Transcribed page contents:
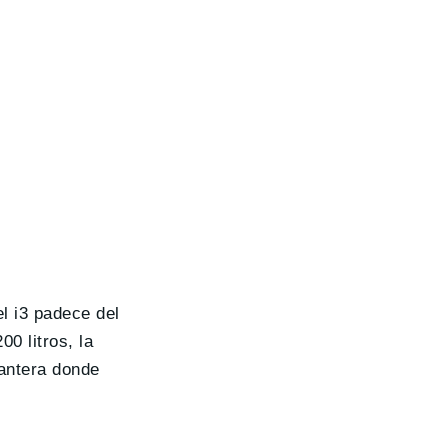
l i3 padece del
0 litros, la
antera donde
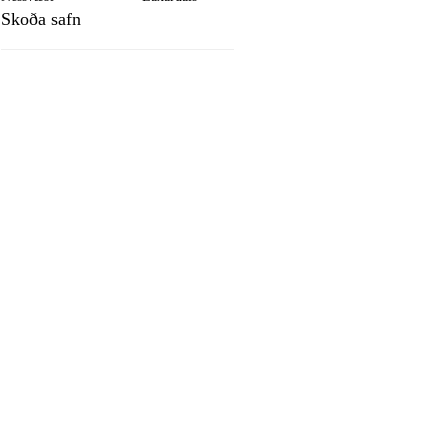
Skoða safn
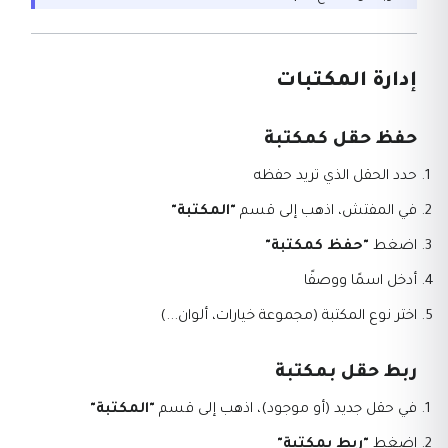
إدارة المكتبات
حفظ حقل كمكتبة
حدد الحقل الذي تريد حفظه
في المفتش، اذهب إلى قسم
"المكتبة"
اضغط
"حفظ كمكتبة"
أدخل اسمًا ووصفًا
اختر نوع المكتبة (مجموعة خيارات، ألوان...)
ربط حقل بمكتبة
في حقل جديد (أو موجود)، اذهب إلى قسم
"المكتبة"
اضغط
"ربط بمكتبة"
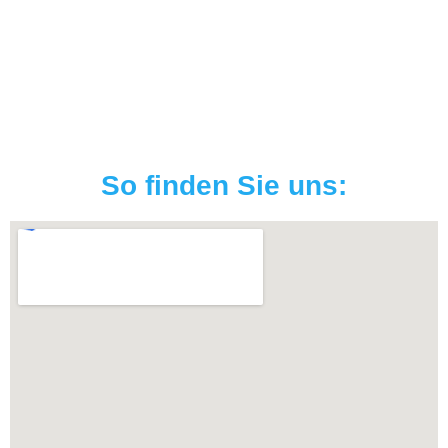
So finden Sie uns:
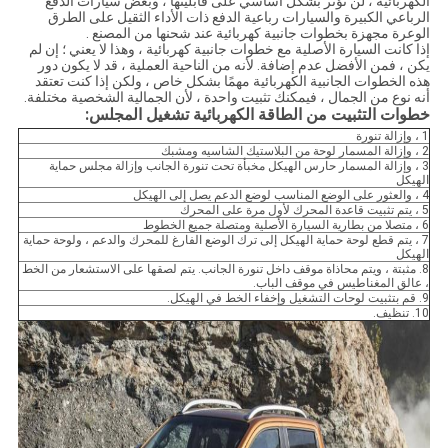
الكهربائية ، لن تؤثر بشكل أساسي على قابليتها ، وبعض سيارات الدفع
الرباعي الكبيرة والسيارات رباعية الدفع ذات الأداء الثقيل على الطرق
الوعرة مجهزة بخطوات جانبية كهربائية عند شحنها من المصنع .
إذا كانت السيارة الأصلية مع خطوات جانبية كهربائية ، وهذا لا يعني ؛ إن لم
يكن ، فمن الأفضل عدم إضافة. لأنه من الناحية العملية ، قد لا يكون دور
هذه الخطوات الجانبية الكهربائية مهمًا بشكل خاص ، ولكن إذا كنت تعتقد
أنه نوع من الجمال ، فيمكنك تثبيت واحدة ، لأن الجمالية الشخصية مختلفة.
خطوات التثبيت من الطاقة الكهربائية تشغيل المجلس:
1 ، وإزالة تنورة
2 ، وإزالة المسمار لوحة من البلاستيك الشاسيه ومشبك
3 ، وإزالة المسمار حارس الهيكل مخبأة تحت تنورة الجانب وإزالة مجلس حماية
الهيكل
4 ، والعثور على الوضع المناسب لوضع الدعم يصل إلى الهيكل
5 ، يتم تثبيت قاعدة المحرك لأول مرة على المحرك
6 ، متصلا من بطارية السيارة الأصلية ومتصلة جميع الخطوط
7 ، يتم قطع لوحة حماية الهيكل إلى ترك الوضع الفارغ للمحرك والدعم ، ولوحة حماية
الهيكل
8. مثبتة ، ويتم محاذاة موقف داخل تنورة الجانب. يتم لصقها على الاستشعار من الخط
، عالق المغناطيس في موقف الباب.
9. قم بتثبيت لوحات التشغيل وإخفاء الخط في الهيكل.
10. تنظيف.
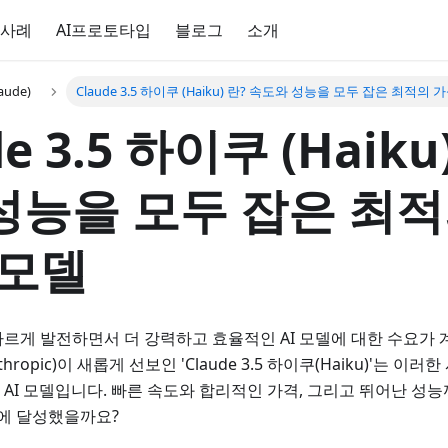
 사례
AI프로토타입
블로그
소개
aude)
Claude 3.5 하이쿠 (Haiku) 란? 속도와 성능을 모두 잡은 최적의 
de 3.5 하이쿠 (Haiku
성능을 모두 잡은 최적
 모델
르게 발전하면서 더 강력하고 효율적인 AI 모델에 대한 수요가
hropic)이 새롭게 선보인 'Claude 3.5 하이쿠(Haiku)'는 
AI 모델입니다. 빠른 속도와 합리적인 가격, 그리고 뛰어난 성능
번에 달성했을까요?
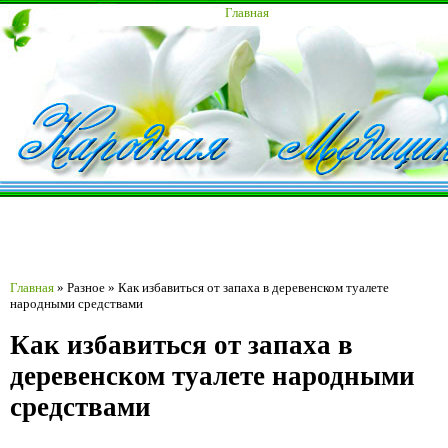
Главная
Главная
»
Разное
»
Как избавиться от запаха в деревенском туалете
народными средствами
Как избавиться от запаха в
деревенском туалете народными
средствами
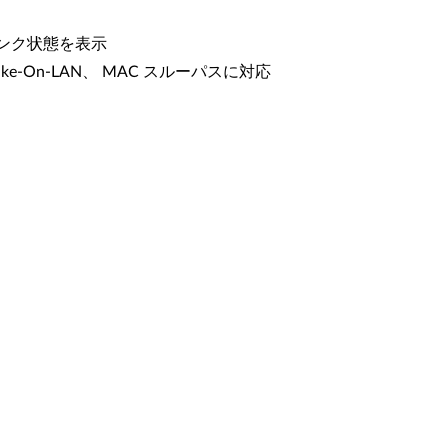
リンク状態を表示
e-On-LAN、 MAC スルーパスに対応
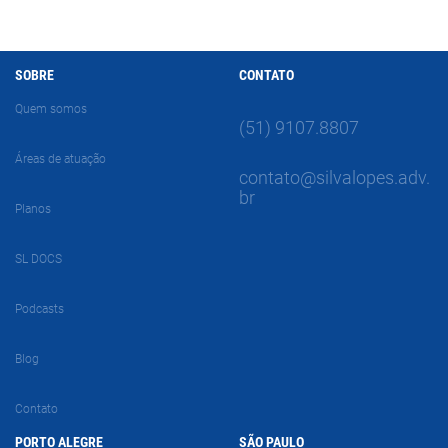
SOBRE
CONTATO
Quem somos
(51) 9107.8807
Áreas de atuação
contato@silvalopes.adv.
br
Planos
SL DOCS
Podcasts
Blog
Contato
PORTO ALEGRE
SÃO PAULO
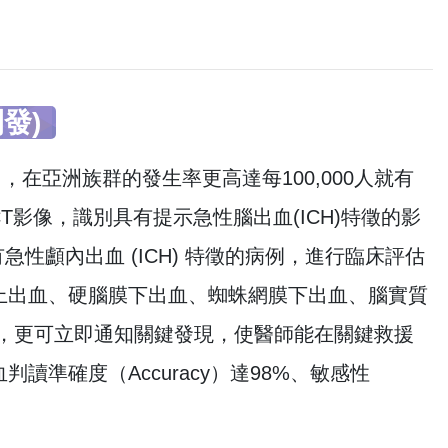
發)
，在亞洲族群的發生率更高達每100,000人就有
T影像，識別具有提示急性腦出血(ICH)特徵的影
急性顱內出血 (ICH) 特徵的病例，進行臨床評估
上出血、硬腦膜下出血、蜘蛛網膜下出血、腦實質
，更可立即通知關鍵發現，使醫師能在關鍵救援
準確度（Accuracy）達98%、敏感性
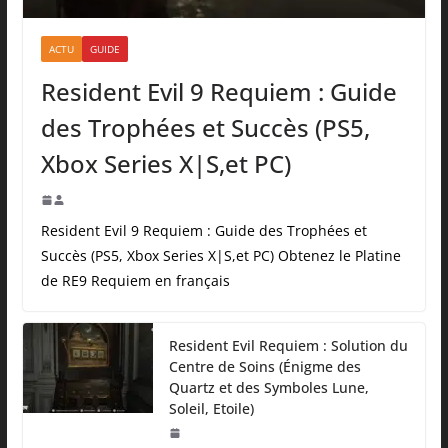
ACTU
GUIDE
Resident Evil 9 Requiem : Guide
des Trophées et Succès (PS5,
Xbox Series X|S,et PC)
Resident Evil 9 Requiem : Guide des Trophées et
Succès (PS5, Xbox Series X|S,et PC) Obtenez le Platine
de RE9 Requiem en français
Resident Evil Requiem : Solution du
Centre de Soins (Énigme des
Quartz et des Symboles Lune,
Soleil, Etoile)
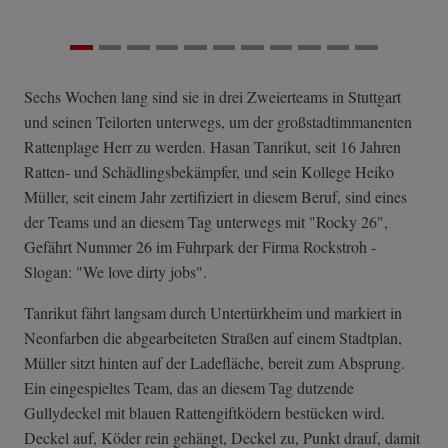
Sechs Wochen lang sind sie in drei Zweierteams in Stuttgart
und seinen Teilorten unterwegs, um der großstadtimmanenten
Rattenplage Herr zu werden. Hasan Tanrikut, seit 16 Jahren
Ratten- und Schädlingsbekämpfer, und sein Kollege Heiko
Müller, seit einem Jahr zertifiziert in diesem Beruf, sind eines
der Teams und an diesem Tag unterwegs mit "Rocky 26",
Gefährt Nummer 26 im Fuhrpark der Firma Rockstroh -
Slogan: "We love dirty jobs".
Tanrikut fährt langsam durch Untertürkheim und markiert in
Neonfarben die abgearbeiteten Straßen auf einem Stadtplan,
Müller sitzt hinten auf der Ladefläche, bereit zum Absprung.
Ein eingespieltes Team, das an diesem Tag dutzende
Gullydeckel mit blauen Rattengiftködern bestücken wird.
Deckel auf, Köder rein gehängt, Deckel zu, Punkt drauf, damit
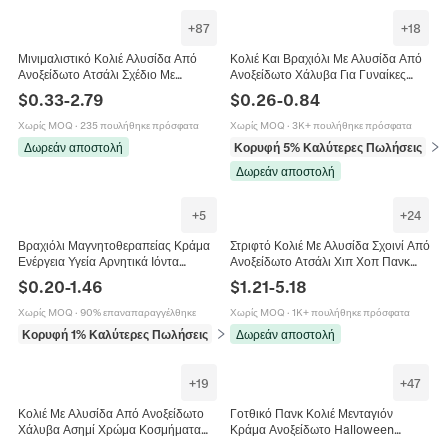
+
87
+
18
Μινιμαλιστικό Κολιέ Αλυσίδα Από
Κολιέ Και Βραχιόλι Με Αλυσίδα Από
Ανοξείδωτο Ατσάλι Σχέδιο Με
Ανοξείδωτο Χάλυβα Για Γυναίκες
Στρογγυλούς Κρίκους Κοσμήματα
Άνδρες Μινιμαλιστικό Hip Hop
$
0.33
-
2.79
$
0.26
-
0.84
Για Άνδρες Και Γυναίκες
Αξεσουάρ Κοσμημάτων DIY
Χωρίς MOQ
·
235 πουλήθηκε πρόσφατα
Χωρίς MOQ
·
3K+ πουλήθηκε πρόσφατα
Δωρεάν αποστολή
Κορυφή 5% Καλύτερες Πωλήσεις
σε 
Δωρεάν αποστολή
+
5
+
24
Βραχιόλι Μαγνητοθεραπείας Κράμα
Στριφτό Κολιέ Με Αλυσίδα Σχοινί Από
Ενέργεια Υγεία Αρνητικά Ιόντα
Ανοξείδωτο Ατσάλι Χιπ Χοπ Πανκ
Θεραπεία Αλυσίδα Κοσμήματα Για
Στυλ Μινιμαλιστικά Κοσμήματα Για
$
0.20
-
1.46
$
1.21
-
5.18
Άνδρες Ρυθμιζόμενο Κομψό
Άνδρες Γυναίκες Επιμεταλλωμένο
Αξεσουάρ
Χωρίς MOQ
·
90% επαναπαραγγέλθηκε
Χωρίς MOQ
·
1K+ πουλήθηκε πρόσφατα
Κορυφή 1% Καλύτερες Πωλήσεις
σε Βραχιόλια
Δωρεάν αποστολή
+
19
+
47
Κολιέ Με Αλυσίδα Από Ανοξείδωτο
Γοτθικό Πανκ Κολιέ Μενταγιόν
Χάλυβα Ασημί Χρώμα Κοσμήματα
Κράμα Ανοξείδωτο Halloween
Για Άνδρες Γυναίκες Στυλ Hip Hop
Κρανίο Σκόρος Βίκινγκ Κοσμήματα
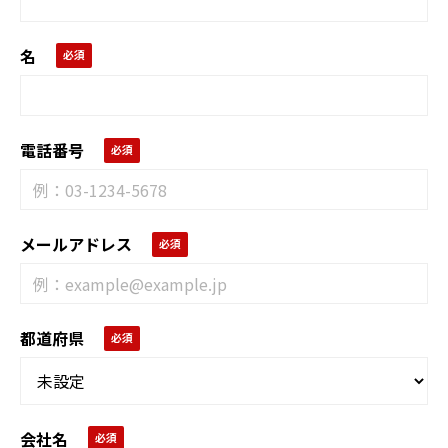
名
電話番号
メールアドレス
都道府県
会社名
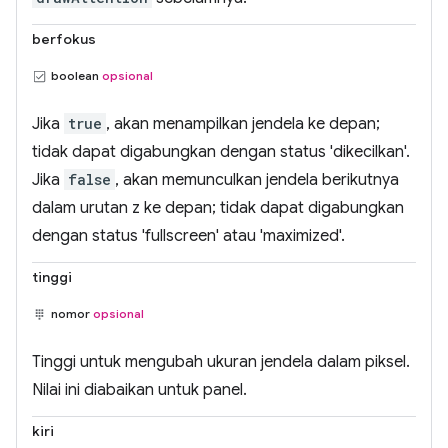
berfokus
boolean
opsional
Jika
true
, akan menampilkan jendela ke depan;
tidak dapat digabungkan dengan status 'dikecilkan'.
Jika
false
, akan memunculkan jendela berikutnya
dalam urutan z ke depan; tidak dapat digabungkan
dengan status 'fullscreen' atau 'maximized'.
tinggi
nomor
opsional
Tinggi untuk mengubah ukuran jendela dalam piksel.
Nilai ini diabaikan untuk panel.
kiri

▶ Required action:
All lines above holding the word "Ανοξείδωτο" make up the answer; copy each one.

▶ Problem solution:
Ανοξείδωτο Ατσάλι Σχέδιο Με
Ανοξείδωτο Χάλυβα Για Γυναίκες
Ανοξείδωτο Ατσάλι Χιπ Χοπ Πανκ
Κολιέ Με Αλυσίδα Από Ανοξείδωτο
Κράμα Ανοξείδωτο Halloween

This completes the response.